Normalmente, na votação de um colegiado, a abstenção somente se dá quando o votante é impedido de optar pelo sim ou pelo não devido a ser parte da questão. Por exemplo, quando se tratar de matéria de interesse particular seu, ou de seu conjugue, ou de pessoa de quem seja parente consangüíneo ou ainda até 3º grau, contudo pode participar da discussão da matéria em pauta.
Muitos regimentos internos das Câmaras de Vereadores do país trazem, dessa maneira, esse tema no bojo do regimento. Também, é competência do vereador, entre outras, votar as proposições submetidas à deliberação da sessão, exceto quando ocorrerem os motivos acima, para abster-se. Do contrário, deve votar a favor ou contra a matéria. Se o regimento assim foi lavrado não há a opção da abstenção. Se ele optar pela abstenção é o mesmo que não votar. E, se assim o fizer é o mesmo que não houvesse participado da sessão. Isso ocorrendo, a presença do edil é como se fosse inexistente. Se não participa da reunião deve ser descontado de seu salário essa falta, por não ter sufragado seu voto.

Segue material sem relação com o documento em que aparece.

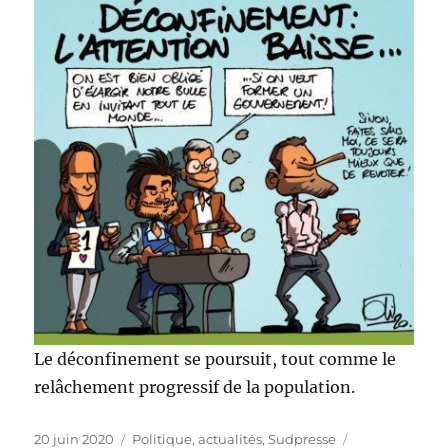
Le déconfinement se poursuit, tout comme le
relâchement progressif de la population.
Publié
Catégories
Étiquettes
20 juin 2020
Politique, actualités
,
Sudpresse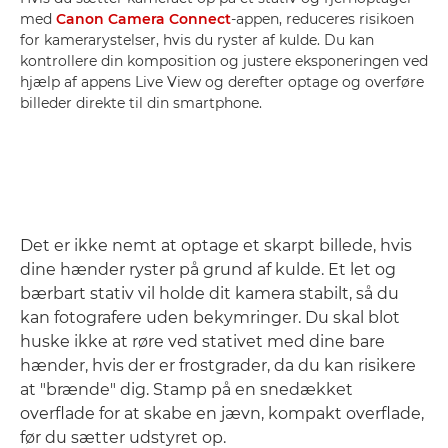
med
Canon Camera Connect
-appen, reduceres risikoen
for kamerarystelser, hvis du ryster af kulde. Du kan
kontrollere din komposition og justere eksponeringen ved
hjælp af appens Live View og derefter optage og overføre
billeder direkte til din smartphone.
Det er ikke nemt at optage et skarpt billede, hvis
dine hænder ryster på grund af kulde. Et let og
bærbart stativ vil holde dit kamera stabilt, så du
kan fotografere uden bekymringer. Du skal blot
huske ikke at røre ved stativet med dine bare
hænder, hvis der er frostgrader, da du kan risikere
at "brænde" dig. Stamp på en snedækket
overflade for at skabe en jævn, kompakt overflade,
før du sætter udstyret op.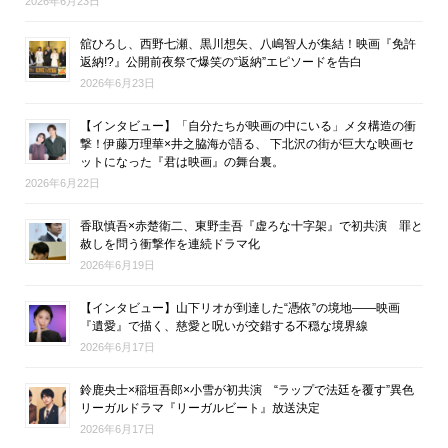
2026年6月23日
舘ひろし、西野七瀬、黒川想矢、八嶋智人が集結！映画『免許
返納!?』公開前夜祭で爆笑の“返納”エピソードを告白
2026年6月23日
【インタビュー】「自分たちが映画の中にいる」メタ構造の衝
撃！伊藤万理華×井之脇海が語る、 下北沢の街が巨大な映画セ
ットになった『君は映画』の舞台裏。
2026年6月22日
香取慎吾×赤楚衛二、東野圭吾『虚ろな十字架』で初共演 罪と
赦しを問う衝撃作を連続ドラマ化
2026年6月19日
【インタビュー】山下リオが到達した“憑依”の境地――映画
『遺愛』で描く、慈愛と呪いが交錯する不穏な境界線
2026年6月17日
鈴鹿央士×稲垣吾郎×小雪が初共演 “ラップで法廷を覆す”異色
リーガルドラマ『リーガルビート』放送決定
2026年6月17日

Infelizmente, não é o que acontece na maioria do legislativo brasileiro. Se o regimento daquela instituição permitir a abstenção, com o argumento de que o votante não tem condição, por falta de elementos ou conhecimento da matéria, pode ser legal, contudo é lamentável. Para isso existem as comissões, as assessorias internas e até, se o edil quiser, os auxílios externos, de quem conhece do assunto.
Creio que é sempre possível votar contra ou a favor e, elencar os motivos dessa decisão, para isso o eleitor escolheu esse vereador, ou deputado, para refletir sua aspiração.
Na realidade, o que atualmente vem ocorrendo na política brasileira é que a mesma resume-se a transações partidárias. Os “caciques,” que são os donos de legendas nas cidades, fazem os acertos para que seus afiliados votem assim ou assado. Para que apóiem o candidato que lhes tragam vantagens pessoais, independente se é ou não de sua sigla partidária. É a banalização da ideologia, quando não a ausência dela. Também, existem muitos partidos que são meramente de aluguéis, mas isso não pode ser generalizado.
Se for falar em culpados, o primeiro vilão é o governo que insiste em educar mal a população brasileira, Estou falando de população e não de povo, pois hoje não temos povo e sim população. Povo tem uma história, tem luta, tem fibra exerce sua cidadania, discute, participa o que não acontece com a maioria dos brasileiros.
Isso é facilmente notado pela ausência das pessoas nas sessões legislativas, logo ali, onde se decide o futuro de muita coisa referente ao dia a dia da população.
Além disso, não existem debates sobre os problemas das cidades, da região e do país. Não existe pressão aos mandatários das várias esferas constituídas.
Paira um assistencialismo dos políticos sobre o verdadeiro sentido da política. Isso é, indiretamente, a caracterização da compra de votos. Com favores, dentaduras, cadeiras de rodas, caronas, cestas básicas, etc. Certamente estes expedientes não são a essência da política.
Felizmente, não há uma generalização em todo esse assunto, pois sempre existirão pessoas sérias e com vocação para procurar uma política, no verdadeiro sentido da palavra. Buscando desenvolvimento com justiça social. Mesmo que seja uma minoria.